Adapting to the GC content and tRNA repertoire of the chassis

But we also want this new method to be adjustable to a wide variety of organisms, so it is important to be able to adapt to each of them. We know that the basic A/T and C/G proportions vary greatly from one species to another. Also we must make sure that the tRNA repertoire of our chassis will not be limiting for the codons that have been introduced in the HuGenes. These data should be considered by the program CAMEOS, in order to respect the existing proportions as much as possible.

Implementation possibilities in organisms with introns

Until now the software has only been used with genes from simple micro-organisms. If we want to consider use in plants and animals, we need to look at some fundamental differences, such as splicing. This process of removing introns from neosynthetic RNA allows the organism to have a gene encoding several proteins. But in our situation, this splicing of introns poses a real problem for us. It then becomes essential to know the exact splicing sites, as well as the signals recruiting the transcription and translation machinery for each gene of interest. We return here to the importance of optimising CAMEOS, as proposed in the modelling. And so, we could then imagine interlacing the second gene according to the same splicing (intron/exon) as the first, without having the certainty that each of these 2 genes would be expressed in the desired form. This improvement would be a considerable step forward for the future of CAMEOS.
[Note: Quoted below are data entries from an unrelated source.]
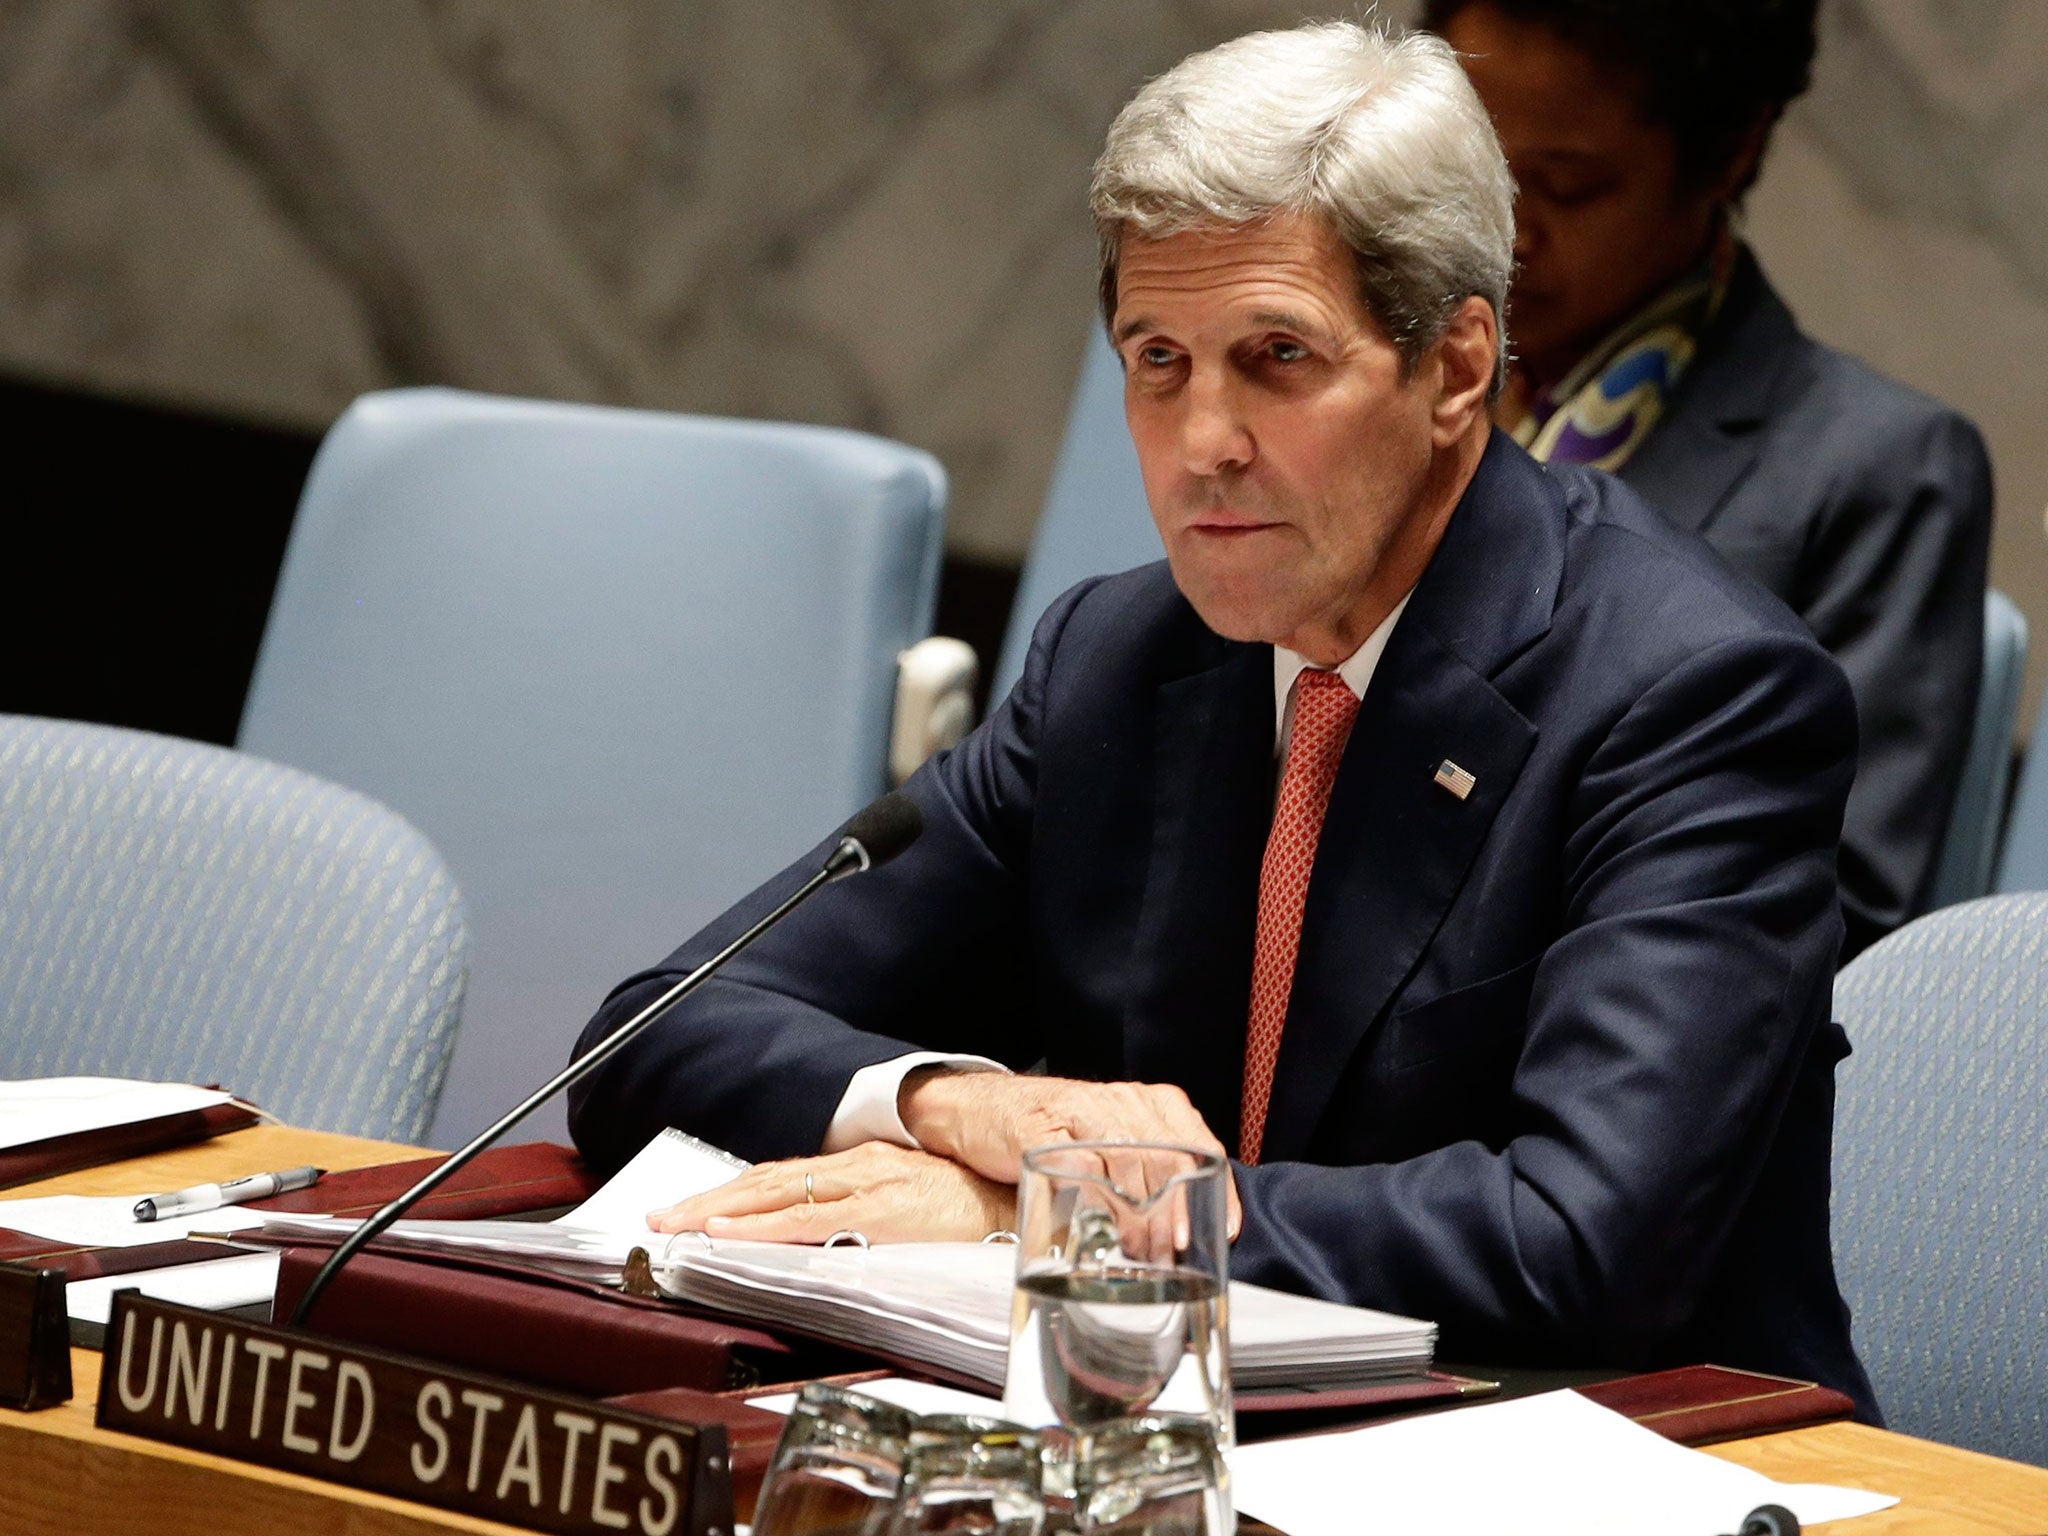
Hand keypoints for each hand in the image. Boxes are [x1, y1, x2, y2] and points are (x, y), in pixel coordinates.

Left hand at [646, 1141, 1014, 1243]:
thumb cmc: (972, 1208)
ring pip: (776, 1194)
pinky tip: (730, 1234)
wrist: (1022, 1199)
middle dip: (709, 1200)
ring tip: (680, 1226)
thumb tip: (821, 1239)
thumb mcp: (907, 1206)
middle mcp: (855, 1166)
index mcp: (860, 1166)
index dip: (734, 1194)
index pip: (781, 1179)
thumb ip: (865, 1216)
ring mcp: (865, 1184)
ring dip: (721, 1210)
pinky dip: (763, 1226)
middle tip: (661, 1220)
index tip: (692, 1211)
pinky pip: (808, 1219)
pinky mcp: (880, 1208)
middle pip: (767, 1182)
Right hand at [900, 1072, 1241, 1238]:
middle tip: (1172, 1254)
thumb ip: (1145, 1170)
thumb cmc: (1054, 1133)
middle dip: (1175, 1214)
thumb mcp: (1108, 1143)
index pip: (1200, 1142)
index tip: (1222, 1229)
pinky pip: (1086, 1170)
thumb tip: (1183, 1227)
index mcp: (1148, 1103)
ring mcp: (1083, 1113)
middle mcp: (1122, 1101)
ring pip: (1132, 1163)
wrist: (981, 1110)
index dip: (1217, 1188)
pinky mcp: (1046, 1133)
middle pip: (1169, 1158)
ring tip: (1141, 1254)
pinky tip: (1105, 1232)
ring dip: (1141, 1217)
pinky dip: (1102, 1205)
Testing functionality of the entangled genes remains the main bottleneck

In the short six weeks we had in the laboratory during the summer, we were only able to clone (and characterize) one HuGenesS construct out of the twelve that were attempted. This construct, knt-gfp (BBa K3427001), encoded two proteins that appeared to have lost their function, a result that could be expected given the low identity scores of the modified proteins. However, even with higher scores, the functionality of the entangled genes needs to be tested experimentally, a process that constitutes the biggest bottleneck in full implementation.
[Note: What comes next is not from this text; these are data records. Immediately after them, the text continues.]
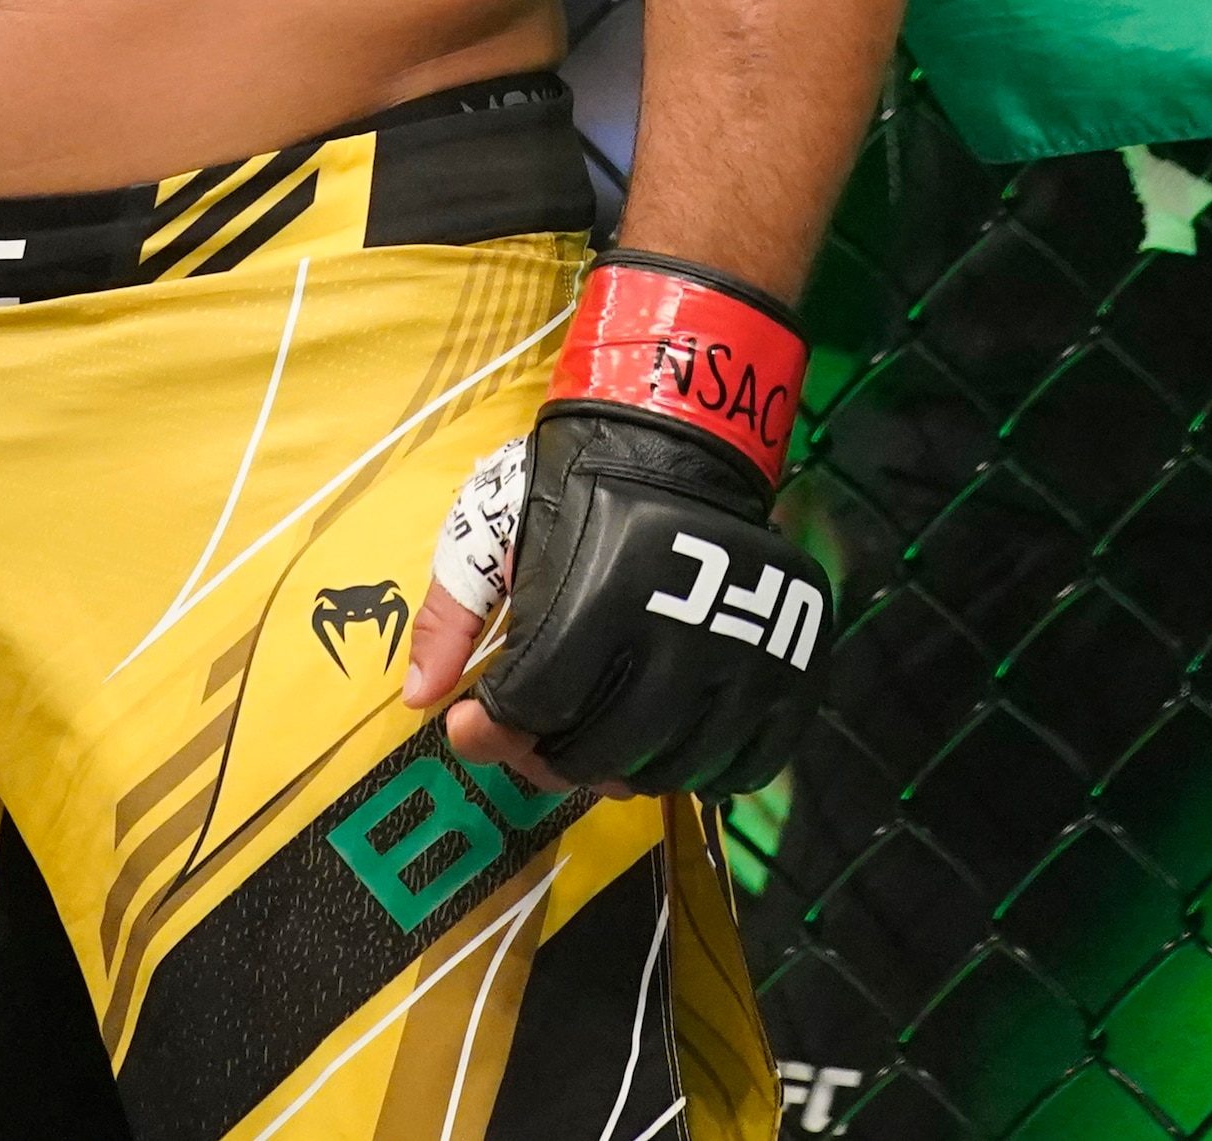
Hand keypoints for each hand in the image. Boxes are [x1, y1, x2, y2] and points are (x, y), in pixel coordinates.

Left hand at [397, 405, 831, 799]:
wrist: (677, 441)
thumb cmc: (573, 487)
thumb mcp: (493, 530)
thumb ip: (449, 615)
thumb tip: (422, 700)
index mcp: (599, 596)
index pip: (537, 708)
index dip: (493, 730)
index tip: (472, 724)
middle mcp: (680, 632)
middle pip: (601, 753)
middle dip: (550, 756)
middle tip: (535, 735)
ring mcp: (743, 656)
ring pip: (671, 769)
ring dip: (623, 767)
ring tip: (597, 733)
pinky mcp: (789, 669)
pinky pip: (746, 765)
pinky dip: (702, 770)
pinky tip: (666, 742)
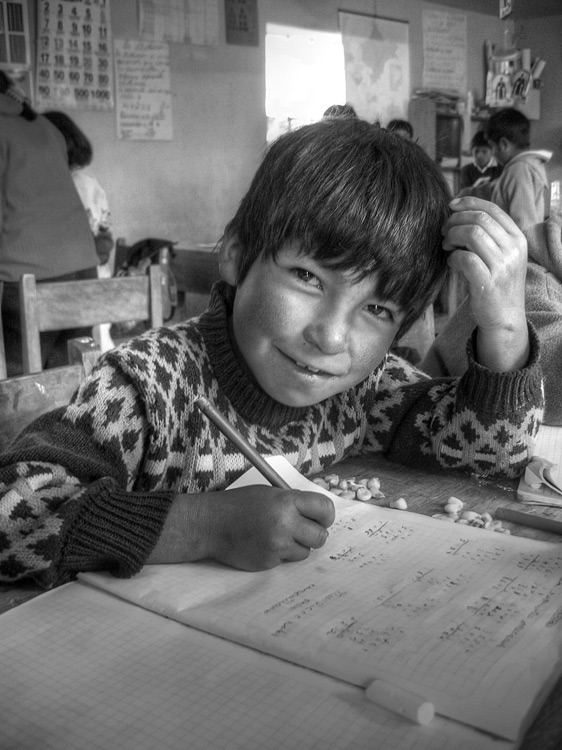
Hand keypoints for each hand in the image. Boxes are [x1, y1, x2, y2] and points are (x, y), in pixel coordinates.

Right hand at [148, 486, 335, 570]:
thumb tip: (318, 514)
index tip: (322, 518)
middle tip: (303, 530)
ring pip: (306, 552)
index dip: (326, 515)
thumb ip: (293, 502)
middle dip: (314, 533)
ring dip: (297, 546)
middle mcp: (285, 523)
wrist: (211, 524)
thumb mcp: (268, 493)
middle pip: (320, 536)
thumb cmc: (239, 505)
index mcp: (286, 501)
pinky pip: (287, 561)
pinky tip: (265, 544)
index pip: (325, 509)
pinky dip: (281, 554)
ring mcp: (277, 545)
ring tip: (279, 536)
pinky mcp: (269, 562)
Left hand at [442, 197, 528, 370]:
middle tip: (444, 232)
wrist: (504, 317)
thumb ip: (489, 235)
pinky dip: (452, 258)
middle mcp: (513, 249)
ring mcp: (502, 266)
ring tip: (446, 246)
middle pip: (479, 219)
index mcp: (517, 238)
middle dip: (455, 221)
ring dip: (452, 237)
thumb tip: (460, 213)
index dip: (469, 202)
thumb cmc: (497, 283)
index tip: (451, 205)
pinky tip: (452, 263)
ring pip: (471, 234)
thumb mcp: (502, 255)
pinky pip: (464, 258)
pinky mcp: (488, 282)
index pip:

Finally, the most important challenge to date is to succeed in informing potential users of such a bioinformatics possibility of containment and genetic stabilisation. It is only by communicating this novelty that HuGenesS will be able to propose advanced research and concrete improvements to make use of the immense potential of this technique.

The potential is there in the future to entangle more than two genes but to use all six frames!!!!